**WHAT THE EXERCISE ASKS**
Would you return, word for word, the lines of the data below from the line with "#### R type" through the line with "Può nascere un", and no others?
--- EXTRACTED ENTRIES Enclosed Below ---
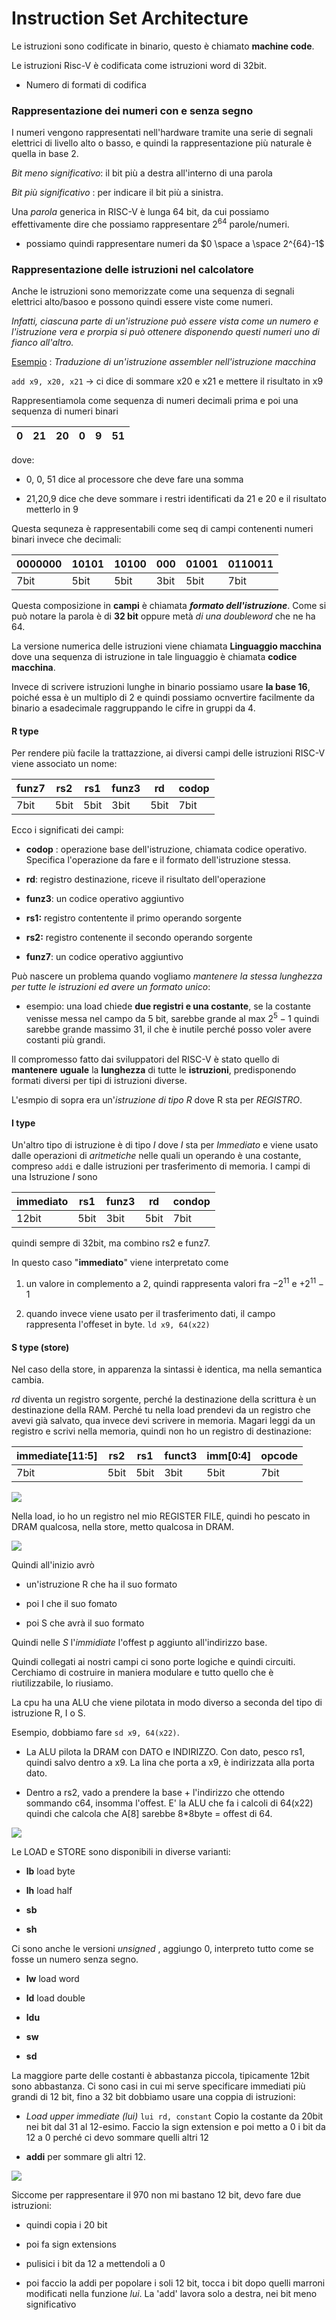 # Instruction Set Architecture

Le istruzioni sono codificate in binario, questo è chiamato **machine code**.

Le istruzioni Risc-V è codificata come istruzioni word di 32bit.

- Numero di formati di codifica

### Rappresentazione dei numeri con e senza segno

I numeri vengono rappresentati nell'hardware tramite una serie di segnali elettrici di livello alto o basso, e quindi la rappresentazione più naturale è quella in base 2. 

*Bit meno significativo*: il bit più a destra all'interno di una parola

*Bit più significativo* : per indicare il bit più a sinistra. 

Una *parola* generica in RISC-V è lunga 64 bit, da cui possiamo effettivamente dire che possiamo rappresentare $2^{64}$ parole/numeri. 

- possiamo quindi rappresentare numeri da $0 \space a \space 2^{64}-1$ 

### Rappresentazione delle istruzioni nel calcolatore

Anche le istruzioni sono memorizzate come una sequenza di segnali elettrici alto/basoo e possono quindi essere viste come numeri. 

*Infatti, ciascuna parte di un'istruzione può essere vista come un numero e l'istruzione vera e prorpia si può ottenere disponendo questi numeri uno di fianco all'altro.*

<u>Esempio</u> : *Traduzione di un'istruzione assembler nell'istruzione macchina*

`add x9, x20, x21` -> ci dice di sommare x20 e x21 e mettere il risultato in x9

Rappresentiamola come sequenza di numeri  decimali prima e poi una sequenza di numeri binari

| 0   | 21  | 20  | 0   | 9   | 51  |
| --- | --- | --- | --- | --- | --- |

dove:

- 0, 0, 51 dice al processore che deve fare una somma

- 21,20,9 dice che deve sommare i restri identificati da 21 e 20 e il risultato metterlo in 9

Questa sequneza è rappresentabili come seq di campi contenenti numeri binari invece che decimali:

| 0000000 | 10101 | 10100 | 000  | 01001 | 0110011 |
| ------- | ----- | ----- | ---- | ----- | ------- |
| 7bit    | 5bit  | 5bit  | 3bit | 5bit  | 7bit    |

Questa composizione in **campi** è chiamata ***formato dell'istruzione***. Come si può notare la parola è di **32 bit** oppure metà *di una doubleword* che ne ha 64.

La versione numerica delle istruzioni viene chiamata **Linguaggio macchina** dove una sequenza di istruzione in tale linguaggio è chiamata **codice macchina**.

Invece di scrivere istruzioni lunghe in binario possiamo usare **la base 16**, poiché essa è un multiplo di 2 e quindi possiamo ocnvertire facilmente da binario a esadecimale raggruppando le cifre in gruppi da 4.

#### R type

Per rendere più facile la trattazzione, ai diversi campi delle istruzioni RISC-V viene associato un nome: 

| funz7 | rs2  | rs1  | funz3 | rd   | codop |
| ----- | ---- | ---- | ----- | ---- | ----- |
| 7bit  | 5bit | 5bit | 3bit  | 5bit | 7bit  |

Ecco i significati dei campi:

- **codop** : operazione base dell'istruzione, chiamata codice operativo. Specifica l'operazione da fare e il formato dell'istruzione stessa.

- **rd**: registro destinazione, riceve il risultato dell'operazione

- **funz3**: un codice operativo aggiuntivo

- **rs1:** registro contentente il primo operando sorgente

- **rs2:** registro contenente il secondo operando sorgente

- **funz7**: un codice operativo aggiuntivo

Può nascere un problema quando vogliamo *mantenere la stessa lunghezza per tutte le istruzioni ed avere un formato unico*:

- esempio: una load chiede **due registri e una costante**, se la costante venisse messa nel campo da 5 bit, sarebbe grande al max $2^5-1$ quindi sarebbe grande massimo 31, il che è inutile perché posso voler avere costanti più grandi. 

Il compromesso fatto dai sviluppatori del RISC-V è stato quello di **mantenere** **uguale** la **lunghezza** di tutte le **istruzioni**, predisponendo formati diversi per tipi di istruzioni diverse. 

L'esmpio di sopra era un'*istruzione di tipo R* dove R sta per *REGISTRO*. 

#### I type

Un'altro tipo di istruzione è di tipo *I* dove *I* sta per *Immediato* e viene usato dalle operazioni di *aritmetiche* nelle quali un operando è una costante, compreso `addi` e dalle istruzioni per trasferimento di memoria. I campi di una Istruzione *I* sono  

| immediato | rs1  | funz3 | rd   | condop |
| --------- | ---- | ----- | ---- | ------ |
| 12bit     | 5bit | 3bit  | 5bit | 7bit   |

quindi sempre di 32bit, ma combino rs2 e funz7.

In questo caso "**immediato**" viene interpretato come 

1. un valore in complemento a 2, quindi rappresenta valori fra $-2^{11}$ e $+2^{11}-1$

2. quando invece viene usato per il trasferimento dati,  il campo rappresenta l'offeset in byte. `ld x9, 64(x22)`

#### S type (store)

Nel caso della store, in apparenza la sintassi è identica, ma nella semantica cambia. 

*rd* diventa un registro sorgente, perché la destinazione della scrittura è un destinazione della RAM. Perché tu nella load prendevi da un registro che avevi già salvato, qua invece devi scrivere in memoria. Magari leggi da un registro e scrivi nella memoria, quindi non ho un registro di destinazione:

| immediate[11:5] | rs2  | rs1  | funct3 | imm[0:4] | opcode |
| --------------- | ---- | ---- | ------ | -------- | ------ |
| 7bit            | 5bit | 5bit | 3bit   | 5bit     | 7bit   |

  ![](/home/gerti/.var/app/com.github.marktext.marktext/config/marktext/images/2024-02-22-22-49-35-image.png)

Nella load, io ho un registro nel mio REGISTER FILE, quindi ho pescato in DRAM qualcosa, nella store, metto qualcosa in DRAM.

![](/home/gerti/.var/app/com.github.marktext.marktext/config/marktext/images/2024-02-22-22-51-42-image.png)

Quindi all'inizio avrò 

- un'istruzione R che ha il suo formato

- poi I che il suo fomato

- poi S che avrà il suo formato 

Quindi nelle *S* l'*immidiate* l'offest p aggiunto all'indirizzo base. 

Quindi collegati ai nostri campi ci sono porte logiche e quindi circuiti. Cerchiamo di costruire in maniera modulare e tutto quello che è riutilizzabile, lo riusiamo.

La cpu ha una ALU che viene pilotata in modo diverso a seconda del tipo di istruzione R, I o S.

Esempio, dobbiamo fare `sd x9, 64(x22)`.

- La ALU pilota la DRAM con DATO e INDIRIZZO. Con dato, pesco rs1, quindi salvo dentro a x9. La lina che porta a x9, è indirizzata alla porta dato. 

- Dentro a rs2, vado a prendere la base + l'indirizzo che ottendo sommando c64, insomma l'offest. E' la ALU che fa i calcoli di 64(x22) quindi che calcola che A[8] sarebbe 8*8byte = offest di 64. 

![](/home/gerti/.var/app/com.github.marktext.marktext/config/marktext/images/2024-02-22-23-01-15-image.png)

Le LOAD e STORE sono disponibili in diverse varianti:

- **lb** load byte

- **lh** load half

- **sb**

- **sh**

Ci sono anche le versioni *unsigned* , aggiungo 0, interpreto tutto come se fosse un numero senza segno. 

- **lw** load word

- **ld** load double

- **ldu**

- **sw**

- **sd**

La maggiore parte delle costanti è abbastanza piccola, tipicamente 12bit sono abbastanza. Ci sono casi in cui mi serve specificare immediati più grandi di 12 bit, fino a 32 bit dobbiamo usare una coppia di istruzioni:

- *Load upper immediate (lui)* `lui rd, constant` 
  Copio la costante da 20bit nei bit dal 31 al 12-esimo. Faccio la sign extension e poi metto a 0 i bit da 12 a 0 perché ci devo sommare quelli altri 12

- **addi** per sommare gli altri 12. 

![](/home/gerti/.var/app/com.github.marktext.marktext/config/marktext/images/2024-02-22-23-21-13-image.png)

Siccome per rappresentare il 970 non mi bastano 12 bit, devo fare due istruzioni:

- quindi copia i 20 bit

- poi fa sign extensions

- pulisici i bit da 12 a mettendoli a 0

- poi faccio la addi per popolare i soli 12 bit, tocca i bit dopo quelli marroni modificati nella funzione *lui*. La 'add' lavora solo a destra, nei bit meno significativo






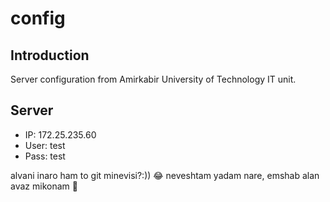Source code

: # config

## Introduction
Server configuration from Amirkabir University of Technology IT unit.

## Server
- IP: 172.25.235.60
- User: test
- Pass: test

alvani inaro ham to git minevisi?:))
:joy: neveshtam yadam nare, emshab alan avaz mikonam :runner:
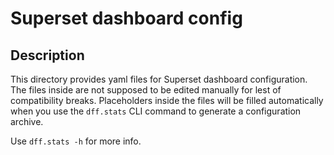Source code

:# Superset dashboard config

## Description

This directory provides yaml files for Superset dashboard configuration.
The files inside are not supposed to be edited manually for lest of compatibility breaks.
Placeholders inside the files will be filled automatically when you use the 
`dff.stats` CLI command to generate a configuration archive.

Use `dff.stats -h` for more info.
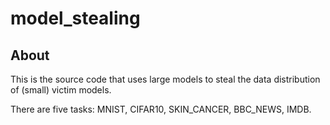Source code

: # model_stealing
## About
This is the source code that uses large models to steal the data distribution of (small) victim models.

There are five tasks: MNIST, CIFAR10, SKIN_CANCER, BBC_NEWS, IMDB.
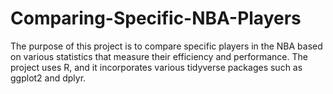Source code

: # Comparing-Specific-NBA-Players

The purpose of this project is to compare specific players in the NBA based on various statistics that measure their efficiency and performance. The project uses R, and it incorporates various tidyverse packages such as ggplot2 and dplyr. 
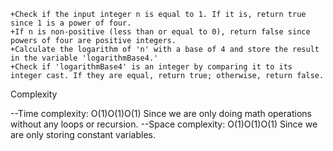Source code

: 
    +Check if the input integer n is equal to 1. If it is, return true since 1 is a power of four.
    +If n is non-positive (less than or equal to 0), return false since powers of four are positive integers.
    +Calculate the logarithm of 'n' with a base of 4 and store the result in the variable 'logarithmBase4.'
    +Check if 'logarithmBase4' is an integer by comparing it to its integer cast. If they are equal, return true; otherwise, return false.

Complexity

--Time complexity: O(1)O(1)O(1)
  Since we are only doing math operations without any loops or recursion.
--Space complexity: O(1)O(1)O(1)
  Since we are only storing constant variables.
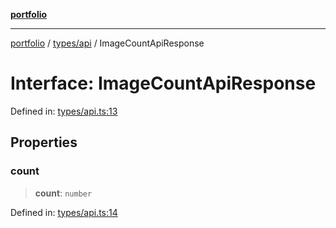 [**portfolio**](../../../README.md)

***

[portfolio](../../../modules.md) / [types/api](../README.md) / ImageCountApiResponse

# Interface: ImageCountApiResponse

Defined in: [types/api.ts:13](https://github.com/tnorlund/Portfolio/blob/93c748c3ed7295da909183e8bd28f44fd75e1936/portfolio/types/api.ts#L13)

## Properties

### count

> **count**: `number`

Defined in: [types/api.ts:14](https://github.com/tnorlund/Portfolio/blob/93c748c3ed7295da909183e8bd28f44fd75e1936/portfolio/types/api.ts#L14)
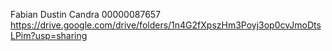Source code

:Fabian Dustin Candra
00000087657
https://drive.google.com/drive/folders/1n4G2fXpszHm3Poyj3op0cvJmoDtsLPim?usp=sharing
--- End of Enclosed EXTRACTED ENTRIES ---
**TASK RESPONSE**
#### R type

Per rendere più facile la trattazzione, ai diversi campi delle istruzioni RISC-V viene associato un nome: 

| funz7 | rs2  | rs1  | funz3 | rd   | codop |
| ----- | ---- | ---- | ----- | ---- | ----- |
| 7bit  | 5bit | 5bit | 3bit  | 5bit | 7bit  |

Ecco i significati dei campi:

- **codop** : operazione base dell'istruzione, chiamata codice operativo. Specifica l'operazione da fare e il formato dell'istruzione stessa.

- **rd**: registro destinazione, riceve il risultato dell'operazione

- **funz3**: un codice operativo aggiuntivo

- **rs1:** registro contentente il primo operando sorgente

- **rs2:** registro contenente il secondo operando sorgente

- **funz7**: un codice operativo aggiuntivo

Può nascere un problema quando vogliamo *mantenere la stessa lunghezza per tutte le istruzioni ed avere un formato unico*:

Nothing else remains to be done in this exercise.